Carnivalia, and an open thread


Let’s all catch up with the latest carnivals, shall we?

Otherwise, a few long threads are sucking all the air out of this place. Say whatever you think, as long as it doesn’t involve cartoon characters and their creators.

Comments

  1. says

    I guess that rules out Boston too.

    Hey, how about that local athletic team? They certainly played in the most recent event!

  2. says

    There are three things we can be certain of:
    1. Global warming is occurring.
    2. Increases in greenhouse gases contribute to global warming.
    3. Human activity contributes to an increase in greenhouse gases.

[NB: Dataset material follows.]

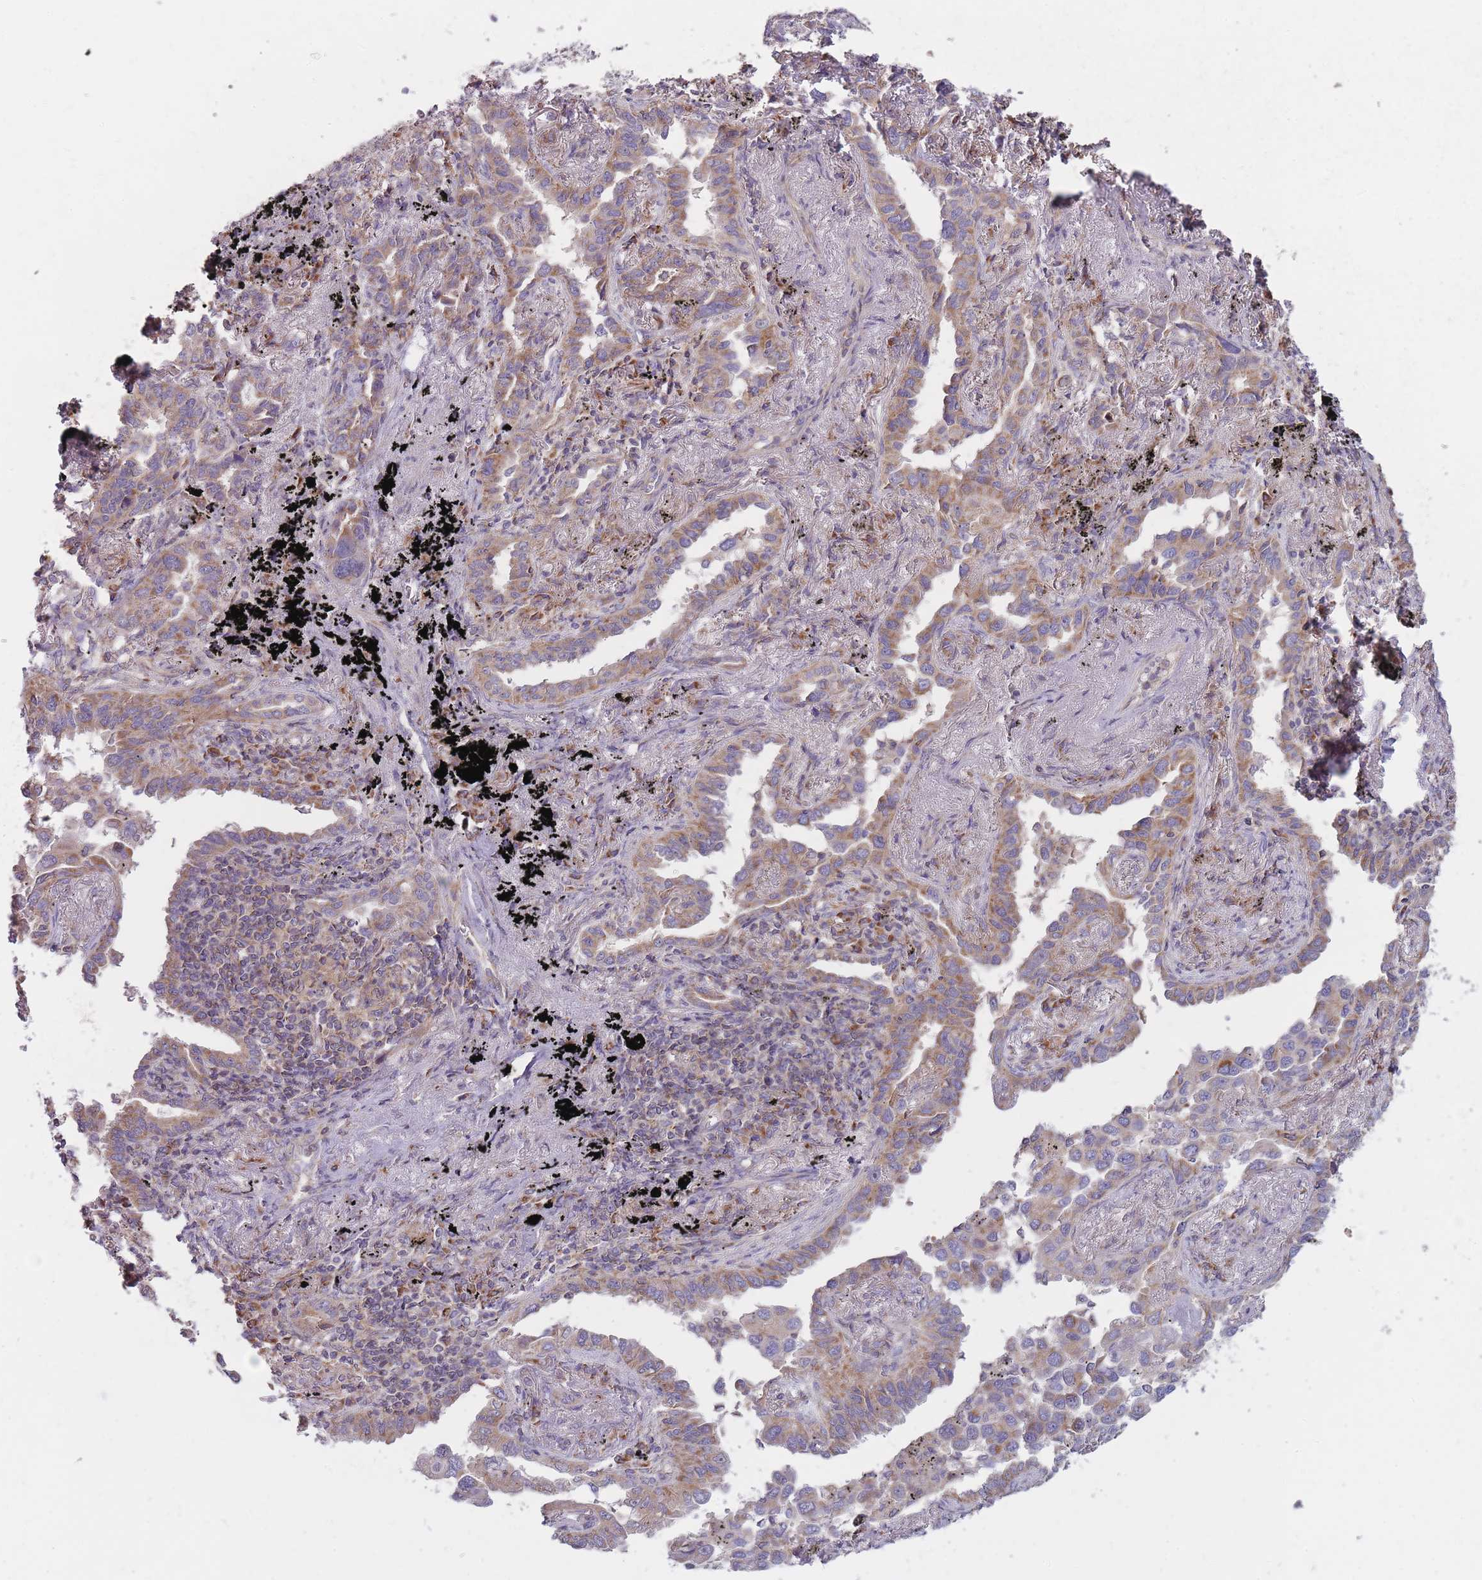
{"staining": {"intensity": "moderate", "quantity": ">75%", "location": "cytoplasmic/membranous"}, "tissue": "lung cancer", "cell_type": "Tumor cells", "image_type": "cancer", "snomed": [{"axis": "morphology", "description": "Adenocarcinoma, NOS"}, {"axis": "topography", "description": "Lung"}], "caption": "Protein staining demonstrates moderate cytoplasmic/membranous expression in approximately >75% of tumor cells in adenocarcinoma (lung).", "gene": "NDUFA9", "patient": {"sex": "male", "age": 67}}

    While each of these statements is true in its own right, the implied conclusion that decreasing the level of greenhouse gases will lead to a significant reduction of global warming is not supported by the evidence. One important question has been overlooked: What percentage of the global warming that we observe is due to an increase in greenhouse gases and what percentage is due to other factors, such as normal fluctuations in solar activity? All of it? Half of it? One percent of it?
    If most of the global warming we are seeing is due to fluctuations in solar activity over which we have no control and if only a small percentage of the global warming is due to an increase in greenhouse gases, then efforts to reduce greenhouse gases will have little or no effect on the earth’s climate.
    Historical data inform us that there have been fluctuations in earth’s climate repeatedly in past centuries from the medieval warm period spanning the 10th to the 14th century and the “little ice age” from the 16th to the 19th century. These fluctuations have been linked to sunspot activity and solar output and have nothing to do with greenhouse gases.
    Absent better data, I’m inclined to the opinion that global warming is not related in a significant way to the emission of greenhouse gases and that these “the sky is falling!” scenarios are mostly political rather than scientific in nature.

  3. says

    Oh, and speaking of xkcd, my friends and I have now decided to speak of the Wobosphere and the Blagnet.

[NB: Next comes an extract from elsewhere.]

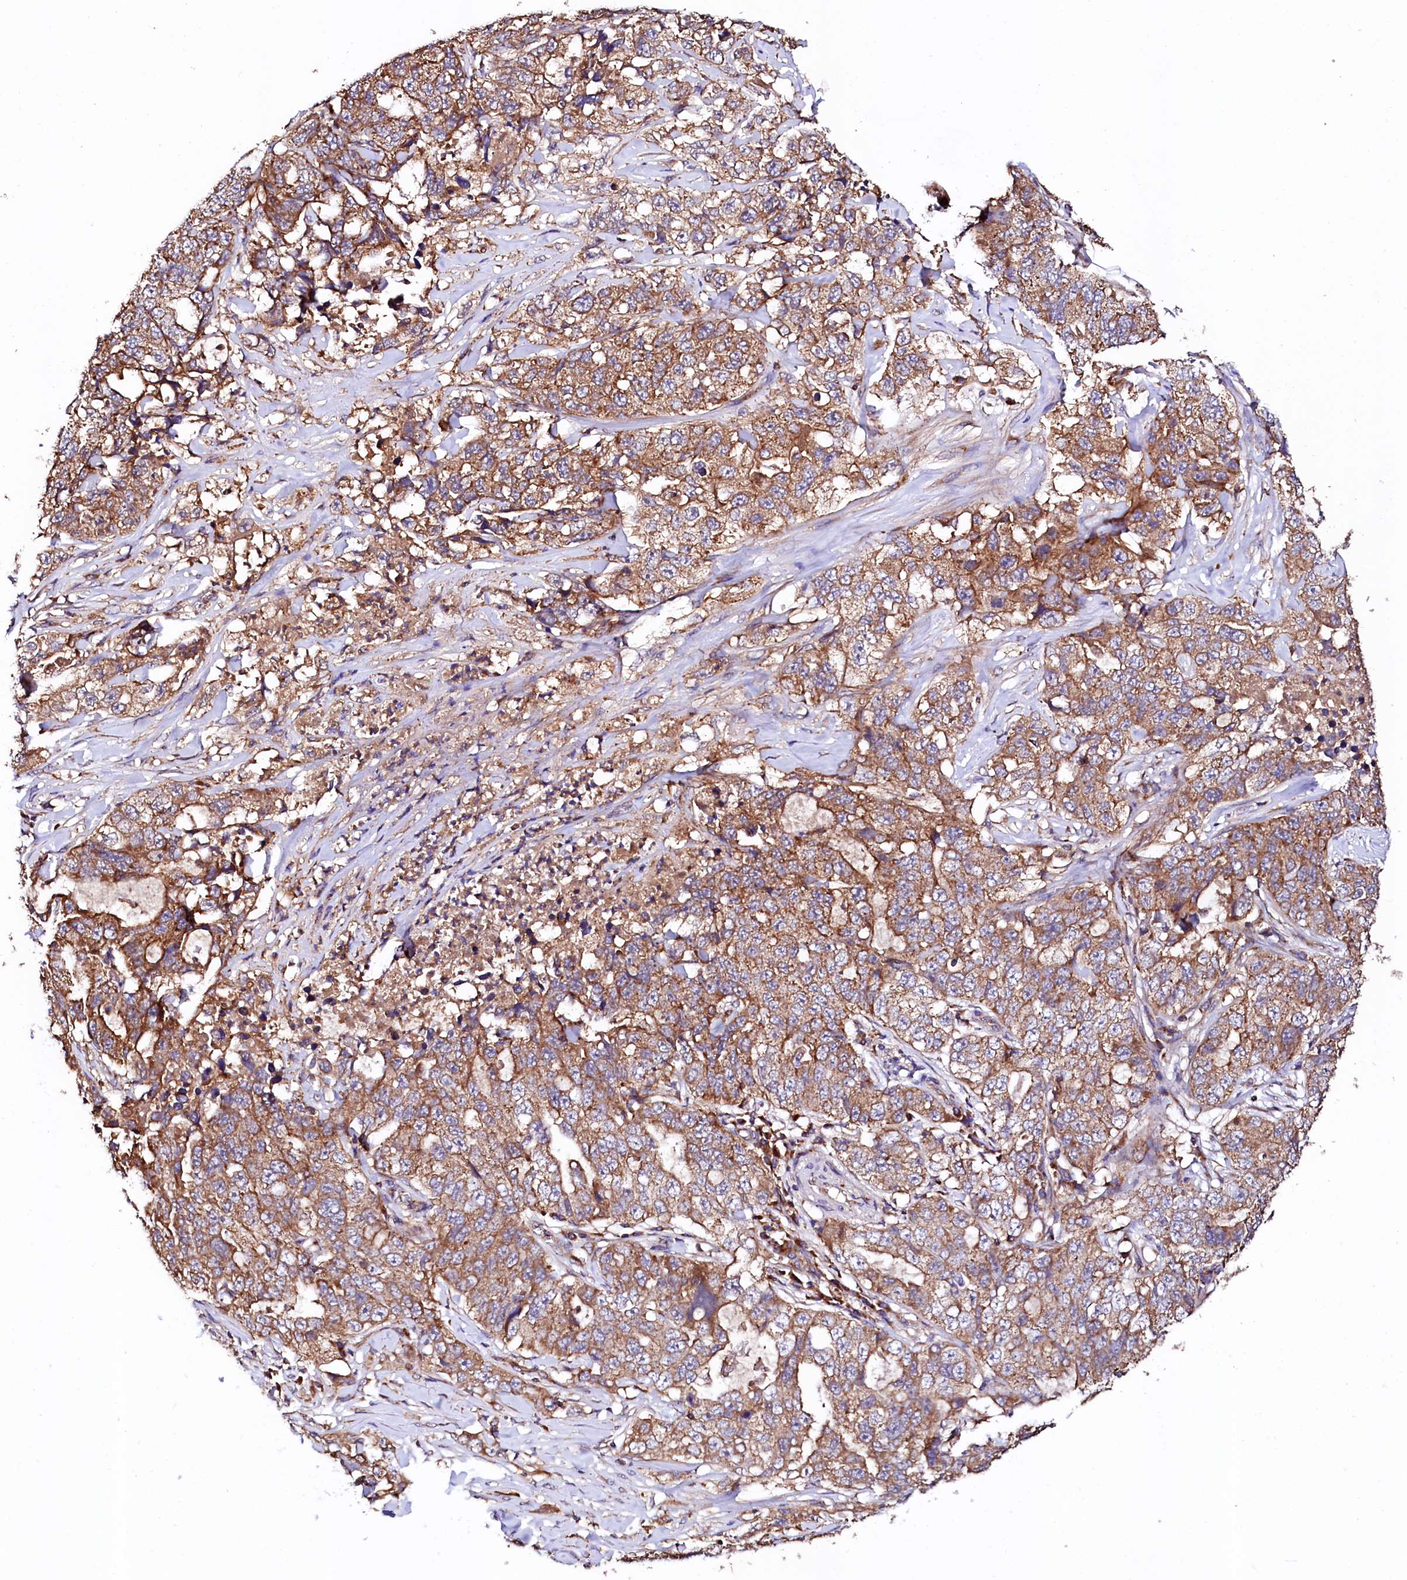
{"staining": {"intensity": "moderate", "quantity": ">75%", "location": "cytoplasmic/membranous"}, "tissue": "lung cancer", "cell_type": "Tumor cells", "image_type": "cancer", "snomed": [{"axis": "morphology", "description": "Adenocarcinoma, NOS"}, {"axis": "topography", "description": "Lung"}], "caption": "Human lung cancer stained for a protein (brown) exhibits moderate cytoplasmic/membranous positive staining in about >75% of tumor cells.", "gene": "ST3GAL1", "patient": {"sex": "female", "age": 51}}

    Dum-da-dum, dum-da-dum-da-dum.

    I’ve added Wobosphere and Blagnet to my spell-checker’s dictionary. It’s getting serious now.

  4. says

    From the Knight Science Journalism Tracker:

    A news tidal wave will follow today and over the weekend and beyond, but the wires and online sites of major media are already dancing with first reports from the IPCC’s summary of its latest, still-to-come and book-sized reports on climate change. They are the work of 800 authors and 2,500 other contributors over a six year period. The horde glitters with PhDs. It’ll take months for the full load. But the summary provides a taste. Many enviro groups, universities, and other outfits with gravitas or opinions are bombarding reporters with lists of their available experts for comments.

    AP’s Seth Borenstein reports that the human cause of it is so certain, and the changes already built into climate so unstoppable inside of a few centuries, that the experts are hoping people don’t just throw in the towel. One top UN official, he says, remarked “The public should not sit back and say, ‘There’s nothing we can do.'” History, it says here, won’t be kind to such attitudes. Reuters’s Gerard Wynn and Alister Doyle report another top IPCC official saying, “February 2, 2007 may be remembered as the day the question mark was removed from whether (people) are to blame for climate change.” Time Magazine’s Bryan Walsh hustles a story out that leads with a simple, “The Debate is Over,” which it has been for some time, yet is not over at all of course. The last words in his piece: “..we can’t say we weren’t warned.”; NPR Steve Inskeep interviews a top US scientist and panel co-chair there who was among those pushing hard, reports say, for tough language …

  5. j says

    Long threads inevitably degenerate to hopeless arguing with the hopeless.

    I’m glad comments are now numbered. It’s very nice.

  6. David Marjanović says

    One important question has been overlooked: What percentage of the global warming that we observe is due to an increase in greenhouse gases and what percentage is due to other factors, such as normal fluctuations in solar activity? All of it? Half of it? One percent of it?

    No, my friend. It has not been overlooked. Only you have overlooked the research on it.

    Remember: Google is your friend. Spend a day or two googling, and you’ll know. Or just read the IPCC report that came out today.

  7. David Marjanović says

    One important question has been overlooked: What percentage of the global warming that we observe is due to an increase in greenhouse gases and what percentage is due to other factors, such as normal fluctuations in solar activity? All of it? Half of it? One percent of it?

    No, my friend. It has not been overlooked. Only you have overlooked the research on it.

    Remember: Google is your friend. Spend a day or two googling, and you’ll know. Or just read the IPCC report that came out today.

  8. SEF says

    Yet it was Google which made it look (by juxtaposition of title and image) as though just one man was responsible for all the global warming!